### WHAT YOU NEED TO DO
Rewrite every line of the listing below as a numbered list, omitting the blank lines.

### EXTRACTED MATERIAL

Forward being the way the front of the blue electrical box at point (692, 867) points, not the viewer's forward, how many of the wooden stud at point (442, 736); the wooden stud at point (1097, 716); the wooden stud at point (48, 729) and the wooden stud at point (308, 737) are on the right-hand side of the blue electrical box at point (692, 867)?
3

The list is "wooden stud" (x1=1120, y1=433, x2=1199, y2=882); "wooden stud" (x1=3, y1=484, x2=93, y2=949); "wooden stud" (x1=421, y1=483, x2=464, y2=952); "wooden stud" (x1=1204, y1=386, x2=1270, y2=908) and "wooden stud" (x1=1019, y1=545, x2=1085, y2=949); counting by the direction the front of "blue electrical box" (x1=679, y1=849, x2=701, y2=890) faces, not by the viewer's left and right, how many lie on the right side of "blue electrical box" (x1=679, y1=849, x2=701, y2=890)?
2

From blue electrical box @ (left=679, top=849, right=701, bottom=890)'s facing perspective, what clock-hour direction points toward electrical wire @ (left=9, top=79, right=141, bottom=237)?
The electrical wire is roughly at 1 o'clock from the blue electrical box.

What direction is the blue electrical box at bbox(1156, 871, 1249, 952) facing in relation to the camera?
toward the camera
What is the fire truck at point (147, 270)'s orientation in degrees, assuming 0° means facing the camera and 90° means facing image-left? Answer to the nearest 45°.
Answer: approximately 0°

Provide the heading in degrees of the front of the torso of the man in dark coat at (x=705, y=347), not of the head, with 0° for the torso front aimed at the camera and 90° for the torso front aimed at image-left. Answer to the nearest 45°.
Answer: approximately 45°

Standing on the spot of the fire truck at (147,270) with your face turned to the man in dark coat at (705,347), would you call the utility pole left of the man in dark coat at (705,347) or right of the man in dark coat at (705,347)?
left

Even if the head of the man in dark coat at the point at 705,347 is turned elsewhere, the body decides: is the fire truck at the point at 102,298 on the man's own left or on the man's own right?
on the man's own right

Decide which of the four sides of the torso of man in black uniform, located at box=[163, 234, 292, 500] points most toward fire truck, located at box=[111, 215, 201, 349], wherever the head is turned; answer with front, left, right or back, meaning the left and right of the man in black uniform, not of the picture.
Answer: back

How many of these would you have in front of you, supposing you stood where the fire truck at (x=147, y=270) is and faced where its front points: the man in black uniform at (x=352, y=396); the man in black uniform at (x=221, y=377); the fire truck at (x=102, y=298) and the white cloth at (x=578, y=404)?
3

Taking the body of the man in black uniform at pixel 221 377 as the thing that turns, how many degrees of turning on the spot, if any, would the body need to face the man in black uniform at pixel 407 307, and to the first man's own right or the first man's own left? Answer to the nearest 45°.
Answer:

### RESULT FOR THIS EXERCISE
1. Forward being the way the front of the blue electrical box at point (692, 867) points, not the viewer's forward, how many of the wooden stud at point (442, 736); the wooden stud at point (1097, 716); the wooden stud at point (48, 729) and the wooden stud at point (308, 737) are on the right-hand side of the blue electrical box at point (692, 867)?
2. 3
3. The list is "wooden stud" (x1=1120, y1=433, x2=1199, y2=882); "wooden stud" (x1=3, y1=484, x2=93, y2=949); "wooden stud" (x1=421, y1=483, x2=464, y2=952); "wooden stud" (x1=1204, y1=386, x2=1270, y2=908) and "wooden stud" (x1=1019, y1=545, x2=1085, y2=949); counting by the direction the front of "blue electrical box" (x1=679, y1=849, x2=701, y2=890) faces, not by the viewer's left and right, how many lie on the right side of "blue electrical box" (x1=679, y1=849, x2=701, y2=890)?
4. 2
5. From blue electrical box @ (left=679, top=849, right=701, bottom=890)'s facing perspective, what clock-hour direction points toward electrical wire @ (left=9, top=79, right=141, bottom=237)?
6. The electrical wire is roughly at 1 o'clock from the blue electrical box.
7. What direction is the blue electrical box at bbox(1156, 871, 1249, 952) facing in relation to the camera?
8. toward the camera
9. What is the fire truck at point (147, 270)'s orientation in degrees, assuming 0° means facing the camera and 90° means facing image-left? Answer to the nearest 45°.
10. Answer: approximately 0°
11. Provide the heading in degrees of the front of the torso of the man in dark coat at (x=705, y=347), not of the head, with 0° for the torso front aimed at the camera and 90° for the torso front aimed at image-left. Answer to the nearest 45°.
12. Answer: approximately 45°
13. Standing on the spot of the fire truck at (147,270) with your face turned to the man in dark coat at (705,347), would you call the utility pole left of the man in dark coat at (705,347) or right of the man in dark coat at (705,347)?
14. left
15. Even if the head of the man in dark coat at the point at 705,347 is turned elsewhere, the body decides: is the fire truck at the point at 102,298 on the man's own left or on the man's own right?
16. on the man's own right
17. Decide which of the four sides of the torso of man in black uniform, located at box=[163, 234, 292, 500] points most toward fire truck, located at box=[111, 215, 201, 349], wherever the head is turned; answer with front, left, right or back, meaning the left and right of the man in black uniform, not of the picture.
18. Answer: back
19. How many of these would you have in front of you, supposing you stood where the fire truck at (x=147, y=270) is and faced where its front points: the man in black uniform at (x=352, y=396); the man in black uniform at (x=221, y=377); the fire truck at (x=102, y=298) and the white cloth at (x=578, y=404)?
20. 3
21. Taking the body of the man in black uniform at pixel 221 377 as the thing that turns, how many degrees of turning on the spot, if any, would the body need to face the man in black uniform at pixel 407 307, and to the first man's own right or the first man's own left? Answer to the nearest 45°.
22. Answer:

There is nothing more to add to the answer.